Cyclization Does the Trick
Knowing that head-to-tail cyclization of peptides can improve structural rigidity, bioactivity and serum stability, the team modified the linear N-terminal acetylated peptide with two flanking cysteines to enable disulfide cyclization. The resulting peptide had substantially higher serum stability. The linear acetylated form could be degraded within 2–8 h while the cyclic form, which had comparable binding activity, was still detectable after 48 h.
In Vivo Studies Confirm Efficacy
Targeting TAMs means that M2pep analogs will be exposed to serum during systemic circulation, so the team tested the effect of serum exposure on the analogs’ binding to macrophages. The relative binding activities of the analogs, which corresponded to their serum stability, were in the following order: cyclic M2pep(RY)biotin > AcM2pep(RY)biotin > M2pepbiotin (Figure 1).

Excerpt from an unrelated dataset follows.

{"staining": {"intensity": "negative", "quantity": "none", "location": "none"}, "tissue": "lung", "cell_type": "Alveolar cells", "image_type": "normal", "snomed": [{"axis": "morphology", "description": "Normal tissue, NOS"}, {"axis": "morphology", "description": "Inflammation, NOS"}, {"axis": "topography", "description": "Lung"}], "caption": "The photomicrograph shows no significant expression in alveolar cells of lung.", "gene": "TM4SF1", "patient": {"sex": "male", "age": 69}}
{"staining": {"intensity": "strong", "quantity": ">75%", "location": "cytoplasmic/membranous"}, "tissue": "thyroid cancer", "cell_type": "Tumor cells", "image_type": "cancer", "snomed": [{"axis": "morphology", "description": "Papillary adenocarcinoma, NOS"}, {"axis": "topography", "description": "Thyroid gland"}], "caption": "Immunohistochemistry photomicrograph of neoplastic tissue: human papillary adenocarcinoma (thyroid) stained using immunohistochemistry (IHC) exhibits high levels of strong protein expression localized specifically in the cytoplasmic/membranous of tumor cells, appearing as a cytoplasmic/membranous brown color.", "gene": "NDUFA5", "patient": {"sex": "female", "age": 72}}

Finally, the team investigated the in vivo accumulation of analogs, using the CT-26 and 4T1 carcinoma models to show that cyclic M2pep(RY) outperformed M2pep in both tumor localization and selective accumulation in M2-like TAMs.
The researchers at the University of Washington have clearly demonstrated that a rational design approach enhanced the targeting of tumor-associated M2 macrophages, which resulted in an improved cyclic analog of M2pep. This approach can be applied to other types of tumors and M2 macrophage-related disease. Finally, the authors suggest that future studies could include further stability improvements by incorporating azide- and alkyne-functionalized amino acids to cyclize via CuAAC.